Inequality question (1 Viewer)

[Run hard@thehsc]

Pls help with this question... The previous part is attached in the second image below

 

[cossine]

So ii)

In this case there are two possibilities, x^p-1 is positive. If x^p-1 is positive then x^q-1 must be positive otherwise (x^p-1)/(x^q-1) will be negative. Similarly if x^p-1 is negative then x^q-1 is also negative.

Does this this help.

 

[Run hard@thehsc]

@cossine it does give an idea thanks

 

[idkkdi]

Pls help with this question... The previous part is attached in the second image belowView attachment 34629

1. (0,1)
Considering the boundaries, 0^k = 0, 1^k = 1.
Since f(x) is monotonically increasing between (0,1), x^k - 1 is negative where kEQ+.
Therefore, x^p-1/x^q-1 >0.

2. (1, inf)
Considering the boundaries, 1^k = 1, and as x-> infinity, x^k -> infinity.
Since f(x) is monotonically increasing between (1,inf), x^k - 1 is pos where kEQ+.
Therefore, x^p-1/x^q-1 >0.

 

[5uckerberg]

1. (0,1)
Considering the boundaries, 0^k = 0, 1^k = 1.
Since f(x) is monotonically increasing between (0,1), x^k - 1 is negative where kEQ+.
Therefore, x^p-1/x^q-1 >0.

2. (1, inf)
Considering the boundaries, 1^k = 1, and as x-> infinity, x^k -> infinity.
Since f(x) is monotonically increasing between (1,inf), x^k - 1 is pos where kEQ+.
Therefore, x^p-1/x^q-1 >0.

The first case is simply just two negative numbers divided by each another thus leading to a positive number.

 

[idkkdi]

The first case is simply just two negative numbers divided by each another thus leading to a positive number.

yep

• SOURCE DATA:
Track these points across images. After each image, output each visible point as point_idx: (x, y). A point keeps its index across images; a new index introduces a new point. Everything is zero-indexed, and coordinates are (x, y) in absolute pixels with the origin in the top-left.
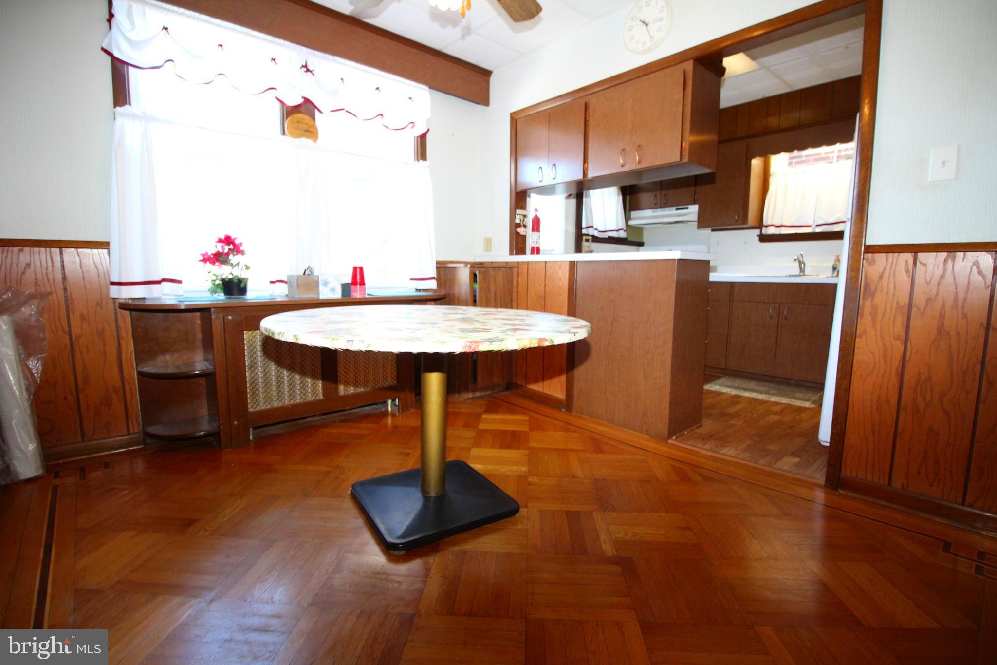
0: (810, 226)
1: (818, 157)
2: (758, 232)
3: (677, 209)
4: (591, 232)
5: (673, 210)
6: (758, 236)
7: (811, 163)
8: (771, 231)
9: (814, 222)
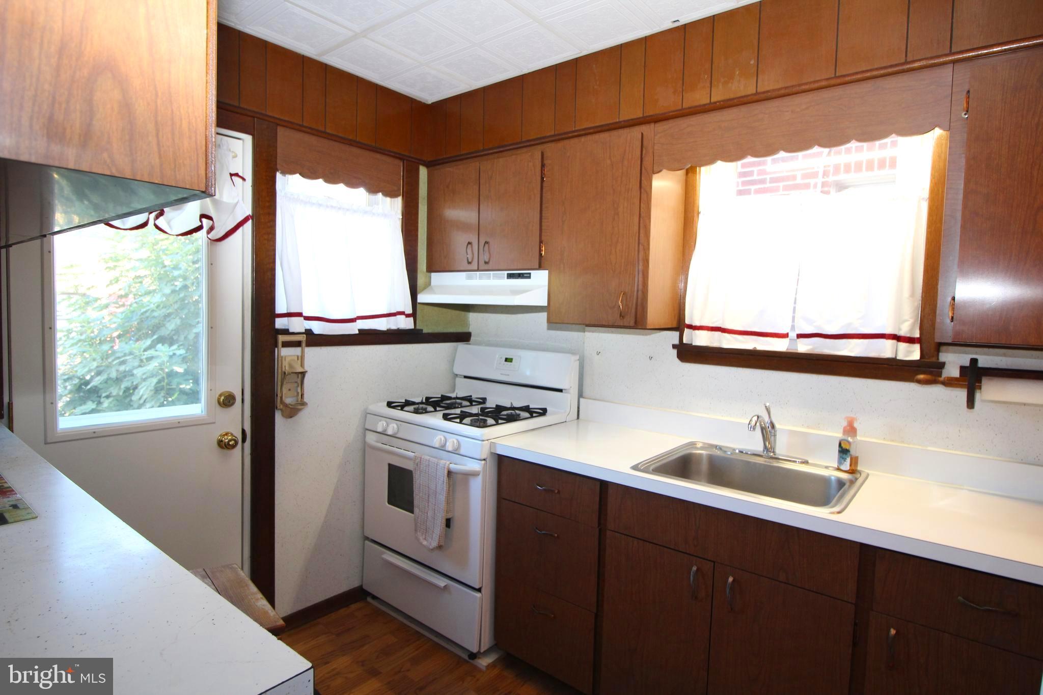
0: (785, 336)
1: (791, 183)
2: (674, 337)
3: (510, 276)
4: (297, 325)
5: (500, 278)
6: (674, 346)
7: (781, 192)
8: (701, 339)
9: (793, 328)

* * *

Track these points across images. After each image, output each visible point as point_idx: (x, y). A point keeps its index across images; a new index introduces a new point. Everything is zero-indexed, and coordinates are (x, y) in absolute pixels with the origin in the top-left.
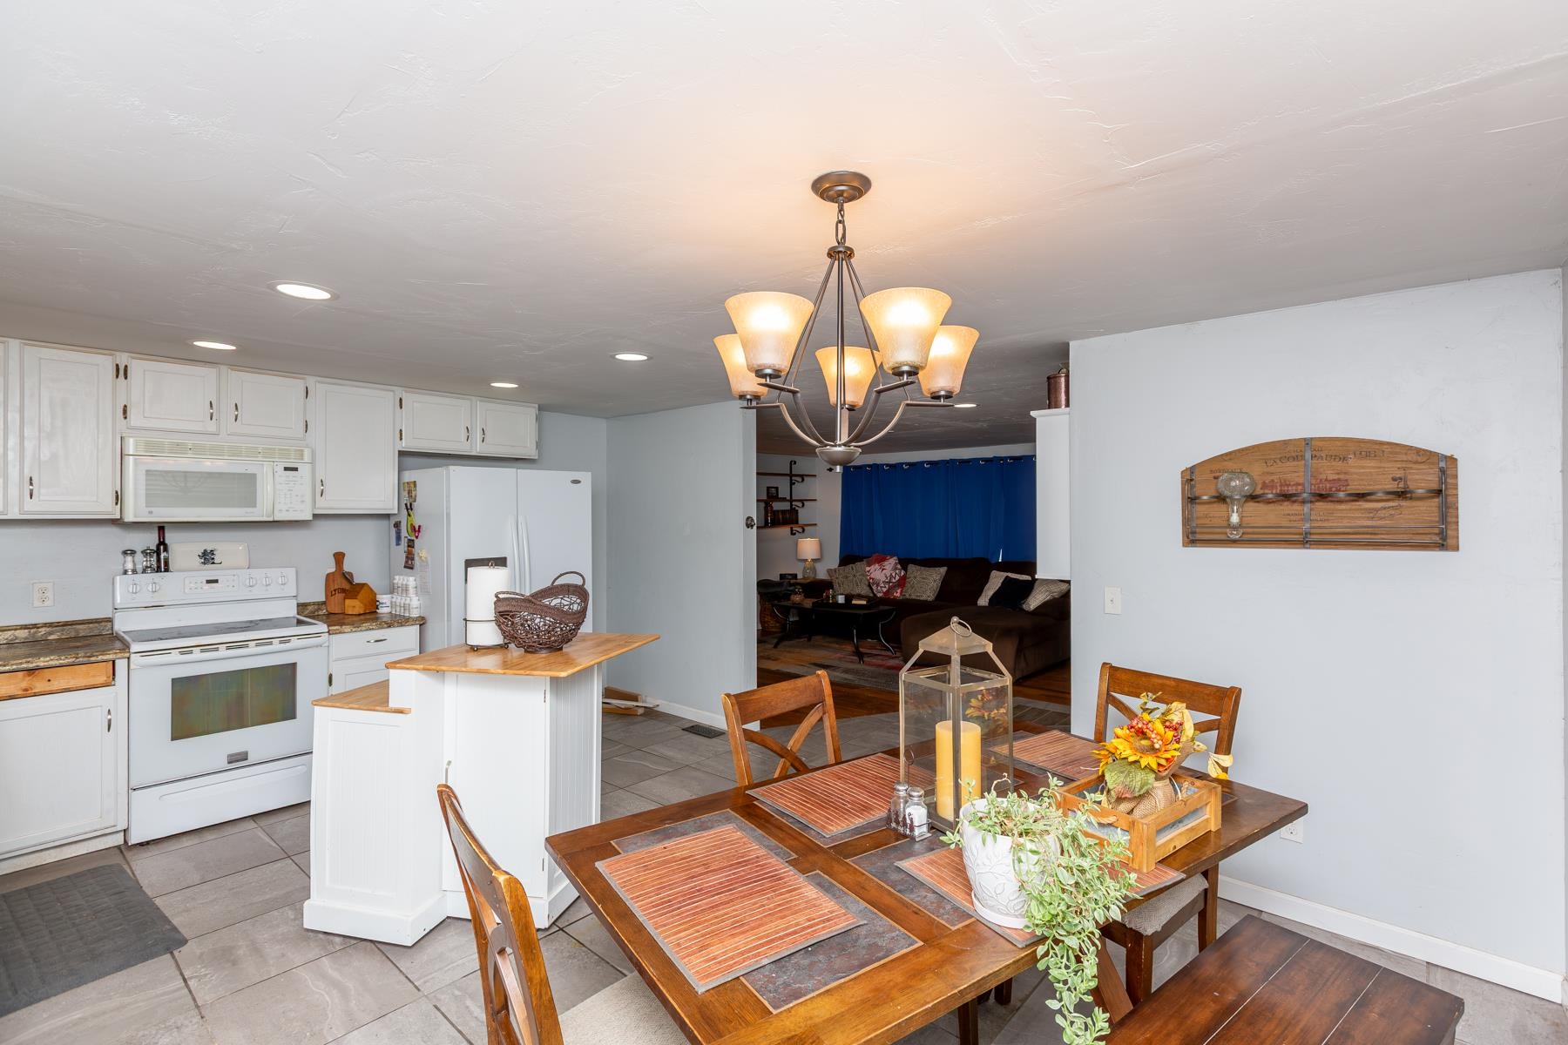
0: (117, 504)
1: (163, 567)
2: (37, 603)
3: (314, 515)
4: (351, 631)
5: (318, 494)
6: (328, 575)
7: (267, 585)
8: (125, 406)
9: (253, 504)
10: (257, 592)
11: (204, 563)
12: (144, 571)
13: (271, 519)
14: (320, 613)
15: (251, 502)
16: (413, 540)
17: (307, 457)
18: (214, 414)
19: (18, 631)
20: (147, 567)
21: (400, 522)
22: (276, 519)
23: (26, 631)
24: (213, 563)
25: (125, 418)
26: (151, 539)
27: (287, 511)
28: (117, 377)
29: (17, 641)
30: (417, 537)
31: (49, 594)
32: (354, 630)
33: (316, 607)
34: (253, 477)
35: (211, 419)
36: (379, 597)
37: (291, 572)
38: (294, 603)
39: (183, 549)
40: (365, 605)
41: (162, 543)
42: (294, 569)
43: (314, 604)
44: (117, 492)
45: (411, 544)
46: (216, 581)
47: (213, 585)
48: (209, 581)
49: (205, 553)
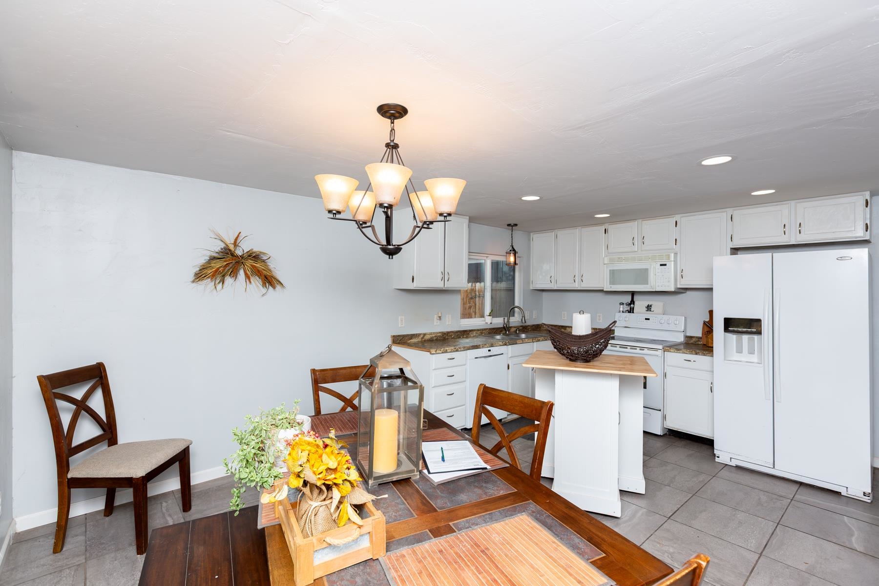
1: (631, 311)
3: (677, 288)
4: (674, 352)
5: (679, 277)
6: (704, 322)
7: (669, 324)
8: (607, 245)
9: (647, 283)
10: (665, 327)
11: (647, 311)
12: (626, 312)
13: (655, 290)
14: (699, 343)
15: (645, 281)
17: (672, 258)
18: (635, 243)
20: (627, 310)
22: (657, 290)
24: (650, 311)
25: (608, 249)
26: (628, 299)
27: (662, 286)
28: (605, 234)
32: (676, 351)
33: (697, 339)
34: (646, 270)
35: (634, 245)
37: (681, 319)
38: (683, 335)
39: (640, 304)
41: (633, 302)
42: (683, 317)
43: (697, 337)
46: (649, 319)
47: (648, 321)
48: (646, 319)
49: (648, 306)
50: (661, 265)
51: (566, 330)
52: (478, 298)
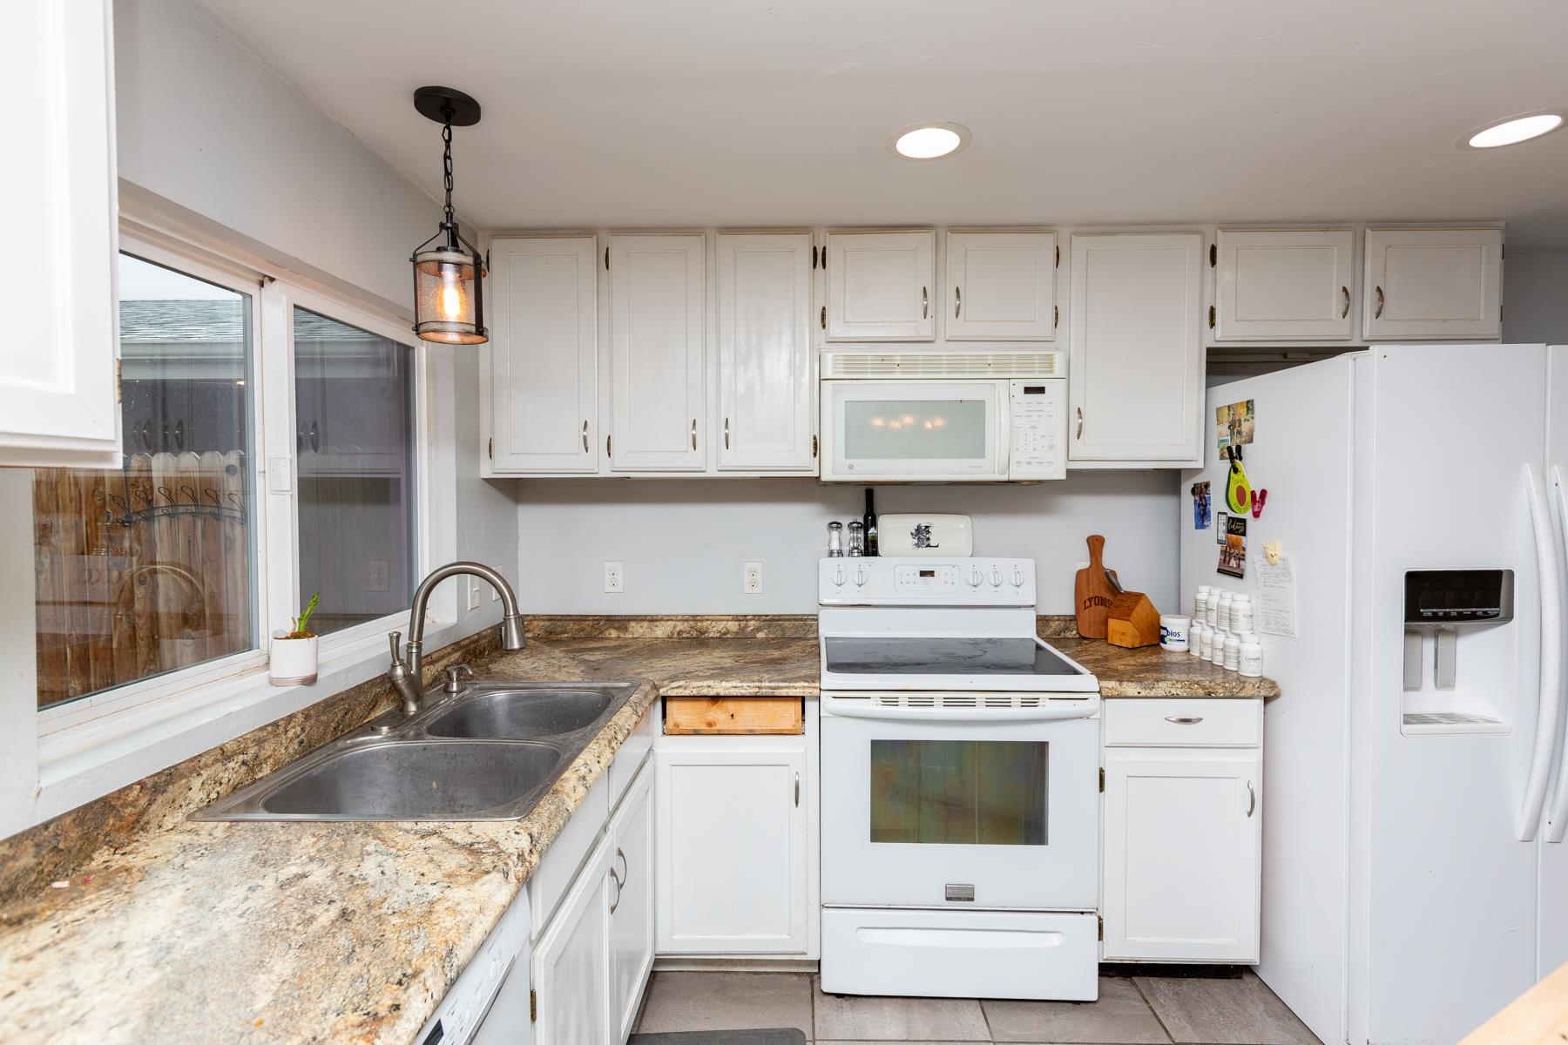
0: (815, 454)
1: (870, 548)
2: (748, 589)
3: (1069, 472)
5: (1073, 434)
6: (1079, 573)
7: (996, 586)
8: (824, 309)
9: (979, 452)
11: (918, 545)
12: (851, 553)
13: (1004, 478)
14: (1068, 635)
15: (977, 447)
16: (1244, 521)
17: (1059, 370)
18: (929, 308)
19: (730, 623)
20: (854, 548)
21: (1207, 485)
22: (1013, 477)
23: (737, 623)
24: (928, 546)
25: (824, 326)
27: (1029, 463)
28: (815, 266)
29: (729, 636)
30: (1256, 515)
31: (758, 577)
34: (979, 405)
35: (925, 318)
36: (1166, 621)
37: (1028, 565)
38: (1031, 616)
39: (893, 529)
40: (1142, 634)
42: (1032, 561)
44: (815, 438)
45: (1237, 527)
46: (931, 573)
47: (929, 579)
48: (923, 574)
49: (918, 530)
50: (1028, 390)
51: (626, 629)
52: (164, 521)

• TASK OBJECTIVE:
Answer these questions from the inequality thread:
(a) According to cossine, if x^p-1 is positive, what must x^q-1 be, and why?
(b) What two intervals does idkkdi consider?
(c) How does 5uckerberg describe the first case?

• COMPLETED TASK:
(a) It must be positive; otherwise (x^p-1)/(x^q-1) will be negative.
(b) (0,1) and (1, inf).
(c) As two negative numbers divided by each other, which gives a positive number.